Les personnages dans cet écrin très bien ficelé ressortent nettement du lot entre un Paterson limite neurasthénique à la sensibilité à fleur de peau et qui égraine les mots comme autant de témoignages de sa réelle vision du monde, Laura qui est bien cintrée dans son genre, obnubilée par les motifs noirs et blancs de ses cupcakes, de la déco de la maison en passant par une guitare qu’elle vient d’acquérir. Tous les éléments sont ponctués par les phases d’assoupissement et les grognements de Marvin qui n’est pas loin d’être la star du film. Les acteurs à tous les niveaux sont très justes dans leurs registres et donnent une densité incroyable aux rapports humains et chaque mot / geste / ou intention est perceptible et apporte sa pierre à l’édifice de cette fable poétique plus complexe qu’elle n’y parait.

Paterson 2

Car la poésie transpire de partout dans ce film de deux heures. Il y a les mots de Paterson, les influences qui le nourrissent entre paysages et activités humaines, les références littéraires d’une ville qui a connu un certain nombre de poètes reconnus outre atlantique. Loin d’être la poésie ultra-codifiée et versifiée, les textes récités au cours du film sont de la pure souche US avec une poésie du quotidien où il peut être question de prunes au frigidaire, de la boite d’allumettes du foyer ou encore d’une cascade de cheveux tombant sur les épaules d’une femme. C’est parfois déroutant mais assez inspirant pour faire décoller le film malgré finalement un scénario où il n’y a presque pas de rebondissements.
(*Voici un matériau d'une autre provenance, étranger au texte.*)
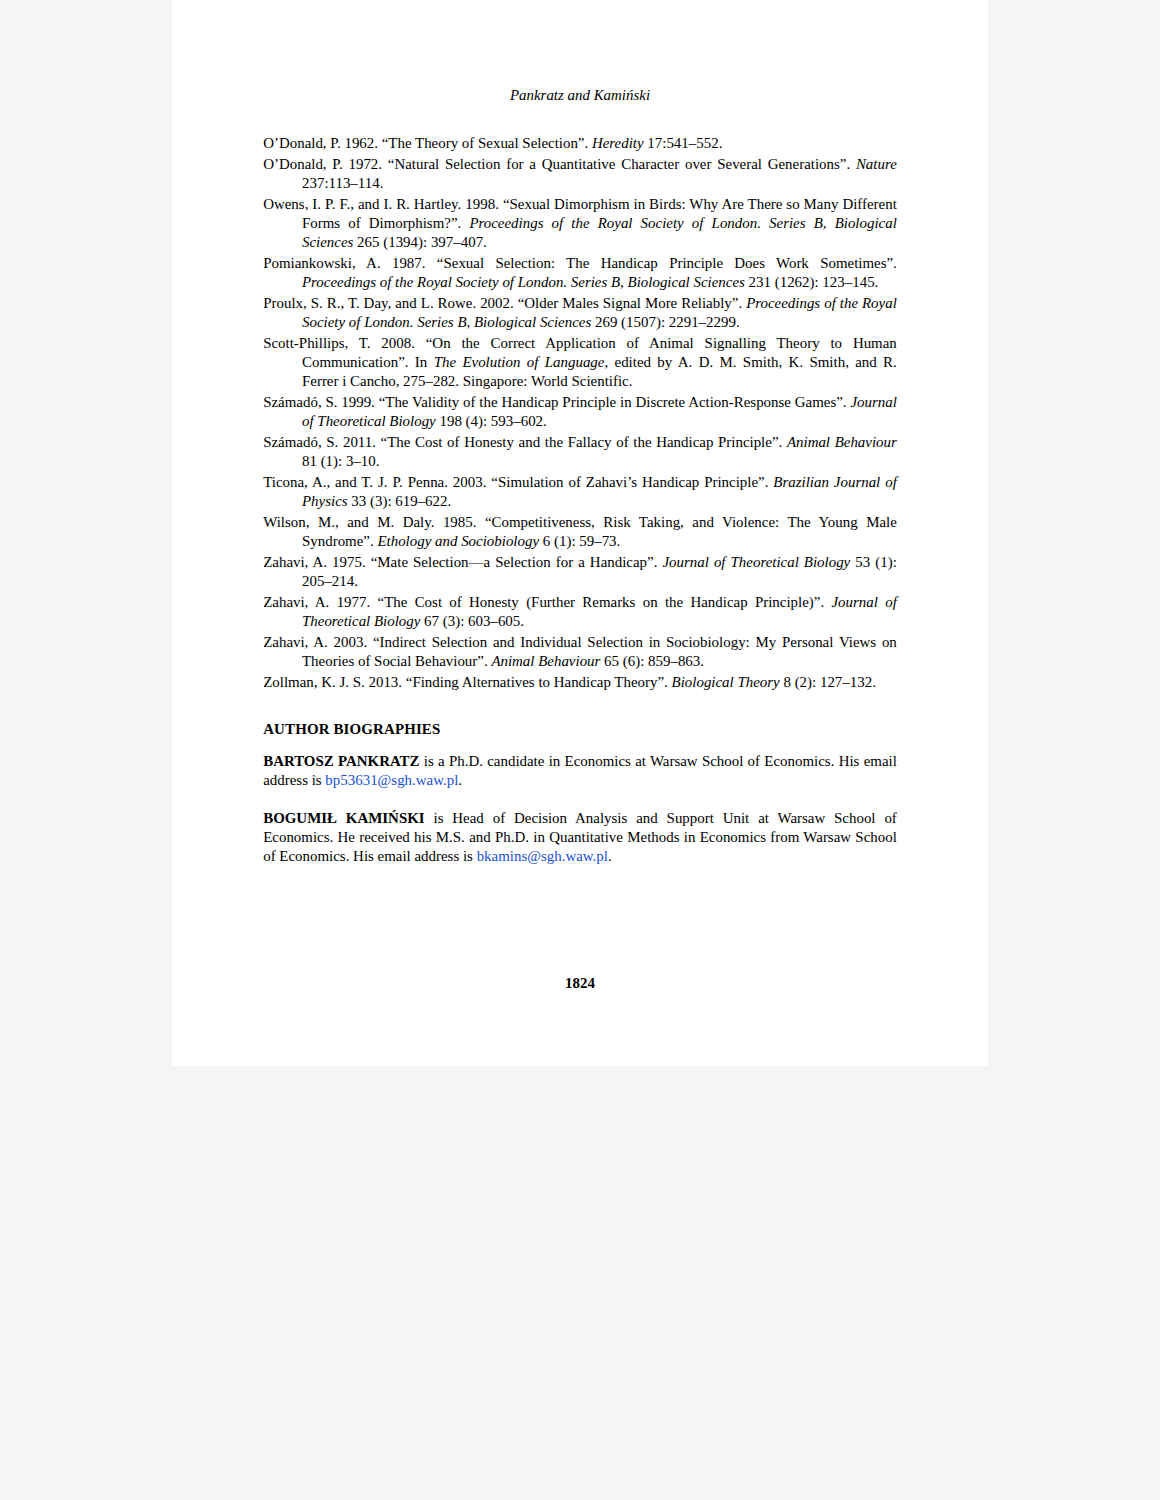Pankratz and Kamiński
O’Donald, P. 1962. “The Theory of Sexual Selection”. Heredity 17:541–552.
O’Donald, P. 1972. “Natural Selection for a Quantitative Character over Several Generations”. Nature 237:113–114.
Owens, I. P. F., and I. R. Hartley. 1998. “Sexual Dimorphism in Birds: Why Are There so Many Different Forms of Dimorphism?”. Proceedings of the Royal Society of London. Series B, Biological Sciences 265 (1394): 397–407.
Pomiankowski, A. 1987. “Sexual Selection: The Handicap Principle Does Work Sometimes”. Proceedings of the Royal Society of London. Series B, Biological Sciences 231 (1262): 123–145.
Proulx, S. R., T. Day, and L. Rowe. 2002. “Older Males Signal More Reliably”. Proceedings of the Royal Society of London. Series B, Biological Sciences 269 (1507): 2291–2299.
Scott-Phillips, T. 2008. “On the Correct Application of Animal Signalling Theory to Human Communication”. In The Evolution of Language, edited by A. D. M. Smith, K. Smith, and R. Ferrer i Cancho, 275–282. Singapore: World Scientific.
Számadó, S. 1999. “The Validity of the Handicap Principle in Discrete Action-Response Games”. Journal of Theoretical Biology 198 (4): 593–602.
Számadó, S. 2011. “The Cost of Honesty and the Fallacy of the Handicap Principle”. Animal Behaviour 81 (1): 3–10.
Ticona, A., and T. J. P. Penna. 2003. “Simulation of Zahavi’s Handicap Principle”. Brazilian Journal of Physics 33 (3): 619–622.
Wilson, M., and M. Daly. 1985. “Competitiveness, Risk Taking, and Violence: The Young Male Syndrome”. Ethology and Sociobiology 6 (1): 59–73.
Zahavi, A. 1975. “Mate Selection—a Selection for a Handicap”. Journal of Theoretical Biology 53 (1): 205–214.
Zahavi, A. 1977. “The Cost of Honesty (Further Remarks on the Handicap Principle)”. Journal of Theoretical Biology 67 (3): 603–605.
Zahavi, A. 2003. “Indirect Selection and Individual Selection in Sociobiology: My Personal Views on Theories of Social Behaviour”. Animal Behaviour 65 (6): 859–863.
Zollman, K. J. S. 2013. “Finding Alternatives to Handicap Theory”. Biological Theory 8 (2): 127–132.
AUTHOR BIOGRAPHIES
BARTOSZ PANKRATZ is a Ph.D. candidate in Economics at Warsaw School of Economics. His email address is bp53631@sgh.waw.pl.
BOGUMIŁ KAMIŃSKI is Head of Decision Analysis and Support Unit at Warsaw School of Economics. He received his M.S. and Ph.D. in Quantitative Methods in Economics from Warsaw School of Economics. His email address is bkamins@sgh.waw.pl.
1824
On se laisse conduire tranquillement par un Jim Jarmusch au sommet de sa forme en terme de technique, chaque plan ou travelling est une petite merveille et les pistes de lecture sont multiples. Ode à la vie tranquille, au calme, à l’introspection (le héros n’a pas de portable), Paterson est d’une délicatesse inouïe et nous invite à partager une vison zen et apaisée de l’existence malgré les aléas qui peuvent nous atteindre. Tout bonnement lumineux !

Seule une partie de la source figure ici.